In "https://github.com/apache/ratis/blob/9bd82aa2aa125a749b9357f208dd66533f43374c/ratis-common/src/main/java/org/apache/ratis/util/SlidingWindow.java#L363", the else block should not be reached, since only the first request is send out, all other request are still in the "delayedRequests", we can not receive out-of-order replies if "firstReplied" is not set.
What is the link to the Apache JIRA
https://issues.apache.org/jira/browse/RATIS-1968
Please replace this section with the link to the Apache JIRA)
How was this patch tested?
No tests.
Since testWithLoadAsync fails, it probably needs the else. Sorry that the code was long time ago. I might not remember the details. It may be related to failover to another server (i.e. leader change).
Yes, seems the variables are reset on exceptions. I will try to dive deeper, if needed, I'll close the PR then.
@symious , I recall now -- when there is a failover, there could possibly be multiple calls needed to be retried. Since the retires are async, some other calls can be retried before the first call.

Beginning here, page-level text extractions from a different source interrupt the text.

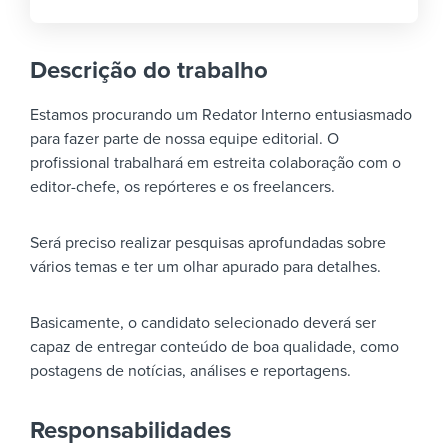
Descrição do trabalho
Estamos procurando um Redator Interno entusiasmado
para fazer parte de nossa equipe editorial. O
profissional trabalhará em estreita colaboração com o
editor-chefe, os repórteres e os freelancers.
Será preciso realizar pesquisas aprofundadas sobre
vários temas e ter um olhar apurado para detalhes.
Basicamente, o candidato selecionado deverá ser
capaz de entregar conteúdo de boa qualidade, como
postagens de notícias, análises e reportagens.
Responsabilidades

In short, client calls are always in order but retries may be out of order.
@szetszwo The error seems caused by repeating resets on the slidingWindow, could you help to check?
The error seems caused by repeating resets on the slidingWindow, ...
Where is the code?
repeating reset.
https://github.com/apache/ratis/blob/cedcd2ad4cd2da13230aaa0d15678e5aee9b0729/ratis-client/src/main/java/org/apache/ratis/client/impl/OrderedAsync.java#L257C61-L257C61
Steps:
- Client send 100 async requests to server, here firstReplied is true
- Leader changed, 100 requests replied with exceptions, trying to reset the slidingWindow.
- Say the requests id are [100, 199], client receives "id100" and and reset the slidingWindow, firstReplied changed to false.
- Client retry on "id100" and receives the reply, so set firstReplied to true.
- Client then receives other requests' exception reply from Step2, then reset the slidingWindow again, but the connection is ok now, no need to reset again.
@szetszwo
The failAllAsyncRequests may fail with a different exception (AlreadyClosedException may work, or we should add a new AlreadyFailedException). For that exception, do not resetSlidingWindow.
@szetszwo I think failAllAsyncRequests is not invoked here, the slidingWindow is reset, then CompletionException(e) is thrown and failAllAsyncRequests is skipped. (Correct me if I'm wrong.)